Der Handelsbestand umfasst weiterhin originäre und derivative Finanzinstrumente sowie Edelmetalle, sofern diese dem kurzfristigen Eigenhandel dienen.
Die Handelsabsicht muss beim Zugang eindeutig vorliegen und dokumentiert sein. Eine spätere Zuordnung in den Handelsbestand ist ausgeschlossen. Umwidmungen aus dem Handelsbestand sind nur bei außergewöhnlichen Umständen zulässig, müssen begründet werden und sind nachvollziehbar zu dokumentieren. Zudem hat die Umwidmung zum Buchwert ausweislich des letzten Jahresabschlusses bzw. zu den Anschaffungskosten des laufenden Jahres zu erfolgen.
Außerdem stellt der IDW klar, dass Emissionszertifikate nicht unter den Begriff der Finanzinstrumente fallen und Kryptowerte gem. § 2 Abs. 1 KMAG nur als Finanzinstrumente gelten, wenn sie die Bedingungen der Anforderungen für Finanzinstrumente gem. §§ 340c und 340e HGB erfüllen.
Bewertung und Derivate
Die Neufassung von IDW RS BFA 2 bestätigt die in § 255 Abs. 4 HGB festgelegte Bewertungshierarchie: Zunächst ist der beizulegende Zeitwert zu berücksichtigen, ansonsten sind anerkannte Bewertungsverfahren anzuwenden. Nur im Ausnahmefall dürfen die Anschaffungskosten fortgeführt werden. Derivate sind in IDW RS BFA 2 nun klarer definiert, beispielsweise hinsichtlich ihrer Abhängigkeit vom Basiswert, der geringen Anfangszahlungen und der zukünftigen Erfüllung. Auch Passivpositionen wie Short-Positionen sind mit dem beizulegenden Zeitwert zu erfassen.
Erweiterte Anhangangaben
IDW RS BFA 2 n.F. konkretisiert die Offenlegungspflichten gemäß § 35 RechKredV. Institute müssen unter anderem:
- den Handelsbestand nach Kategorien wie Derivate, Forderungen, Schuldverschreibungen und Aktien aufgliedern.
- die Methode zur Ermittlung des Risikoabschlags einschließlich relevanter Annahmen offenlegen
- Änderungen interner Kriterien für die Handelsbestandszuordnung erläutern.

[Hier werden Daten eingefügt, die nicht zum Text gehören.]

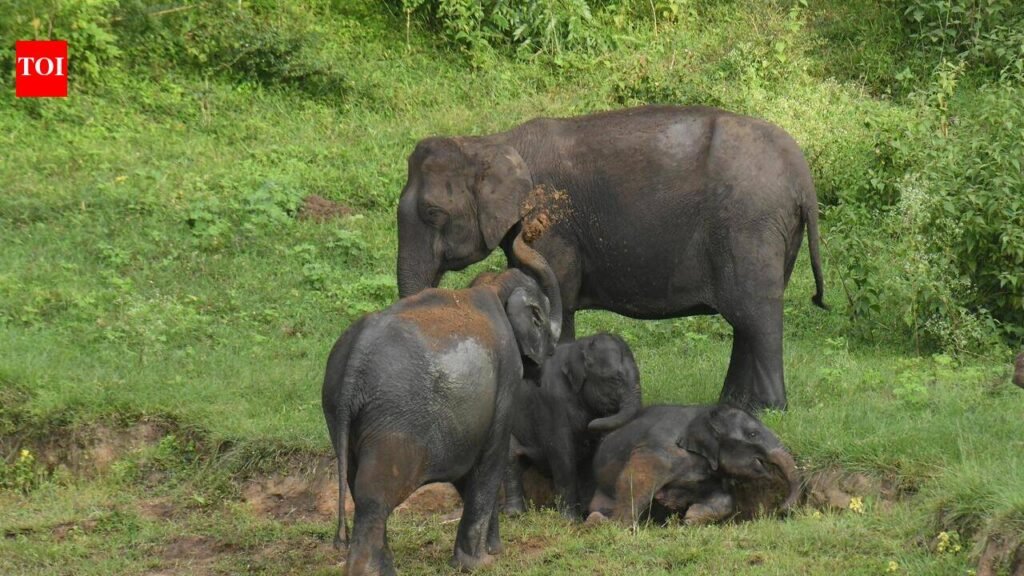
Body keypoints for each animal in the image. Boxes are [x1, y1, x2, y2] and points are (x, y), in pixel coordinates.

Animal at [321, 233, 561, 575]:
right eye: (543, 318)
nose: (519, 232)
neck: (493, 285)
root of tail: (356, 354)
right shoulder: (506, 378)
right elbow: (491, 458)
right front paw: (480, 562)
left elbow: (468, 472)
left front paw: (492, 551)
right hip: (394, 420)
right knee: (374, 495)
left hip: (336, 409)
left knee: (357, 484)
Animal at [395, 104, 827, 411]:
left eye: (433, 213)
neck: (489, 141)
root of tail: (803, 177)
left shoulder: (551, 227)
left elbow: (556, 300)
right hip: (772, 233)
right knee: (745, 320)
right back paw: (734, 405)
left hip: (749, 225)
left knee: (757, 315)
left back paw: (768, 410)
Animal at [502, 332, 643, 520]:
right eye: (615, 379)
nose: (591, 424)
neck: (577, 347)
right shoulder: (551, 402)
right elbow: (562, 454)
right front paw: (571, 519)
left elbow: (591, 458)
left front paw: (585, 513)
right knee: (511, 461)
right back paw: (515, 514)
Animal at [586, 405, 801, 525]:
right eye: (753, 434)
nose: (781, 509)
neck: (704, 413)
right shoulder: (659, 449)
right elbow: (638, 478)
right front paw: (617, 525)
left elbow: (724, 498)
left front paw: (690, 520)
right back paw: (595, 519)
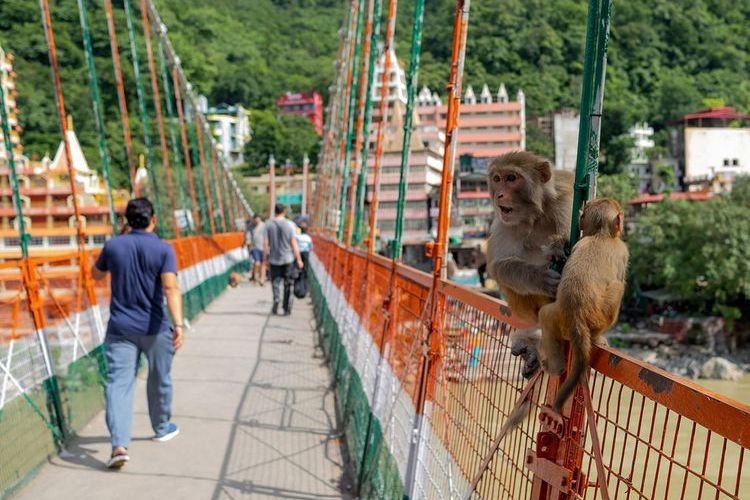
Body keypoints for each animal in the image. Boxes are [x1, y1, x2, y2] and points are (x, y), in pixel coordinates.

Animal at [488, 150, 576, 376]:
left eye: (511, 178)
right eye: (497, 179)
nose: (499, 195)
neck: (535, 214)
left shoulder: (565, 202)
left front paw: (559, 247)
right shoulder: (505, 223)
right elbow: (499, 265)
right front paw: (539, 278)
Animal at [540, 197, 628, 412]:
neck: (600, 236)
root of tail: (576, 317)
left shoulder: (578, 244)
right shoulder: (623, 251)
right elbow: (620, 278)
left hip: (559, 318)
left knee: (545, 316)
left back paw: (556, 367)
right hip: (598, 318)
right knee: (618, 287)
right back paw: (597, 338)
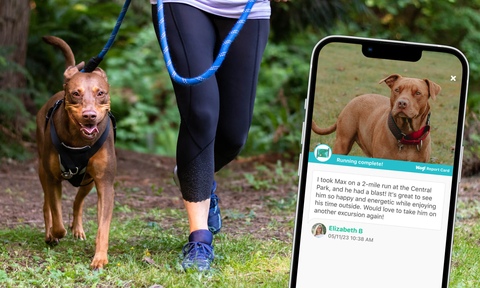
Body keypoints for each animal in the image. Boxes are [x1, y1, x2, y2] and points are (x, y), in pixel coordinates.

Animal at [35, 36, 116, 270]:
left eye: (100, 93)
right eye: (75, 93)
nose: (89, 115)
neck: (80, 142)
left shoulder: (105, 183)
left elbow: (103, 226)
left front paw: (100, 258)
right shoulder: (53, 178)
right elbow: (56, 215)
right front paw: (55, 233)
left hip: (88, 180)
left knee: (77, 202)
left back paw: (77, 228)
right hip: (42, 170)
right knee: (47, 205)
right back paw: (50, 234)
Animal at [312, 74, 442, 162]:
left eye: (418, 93)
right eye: (397, 90)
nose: (401, 103)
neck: (406, 135)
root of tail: (355, 98)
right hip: (342, 143)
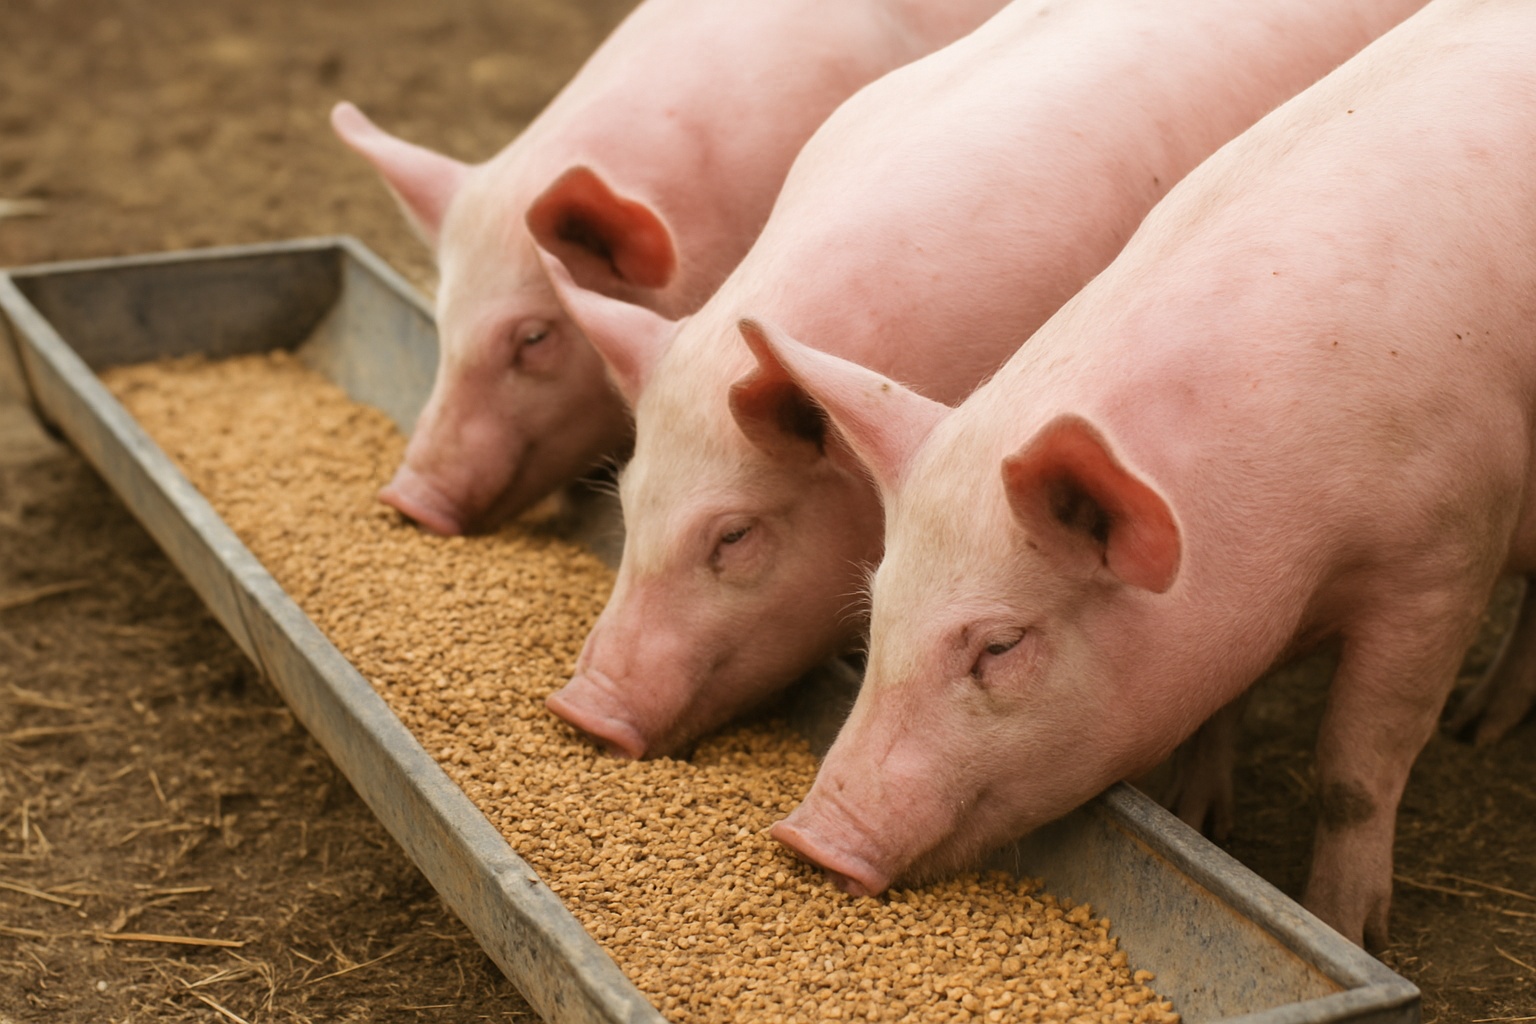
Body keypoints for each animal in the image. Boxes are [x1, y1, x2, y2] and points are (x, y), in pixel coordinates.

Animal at [766, 0, 1536, 950]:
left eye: (1001, 645)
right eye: (878, 616)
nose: (807, 839)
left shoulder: (1447, 554)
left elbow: (1354, 775)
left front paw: (1344, 928)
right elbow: (1217, 712)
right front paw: (1200, 820)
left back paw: (1476, 734)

- Umwidmungen müssen mit Beiträgen und Ergebniseffekten dargestellt werden.
Eine geografische Aufgliederung der Nettoerträge ist nur erforderlich, wenn die Handelsaktivitäten regional organisiert sind.
Fonds für allgemeine Bankrisiken
Die Pflicht zur Zuführung von Teilen der Nettoerträge des Handelsbestands in den Fonds für allgemeine Bankrisiken gemäß § 340e Abs. 4 HGB bleibt bestehen. In der Übergangsphase gilt: Im ersten Jahr entspricht der maßgebliche Durchschnitt dem Nettoertrag des laufenden Jahres, ab dem fünften Jahr umfasst er hingegen fünf Geschäftsjahre.
Mit dem IDW RS BFA 2 n.F. erhält die Bilanzierung des Handelsbestands ein aktualisiertes und stärker strukturiertes Rahmenwerk. Die Neufassung schärft die Abgrenzung der Finanzinstrumente, erhöht die Transparenz in der Berichterstattung und stellt klarere Anforderungen an die Bewertung, Dokumentation und Offenlegung. Für Institute bedeutet dies eine spürbare Vereinheitlichung der handelsrechtlichen Praxis.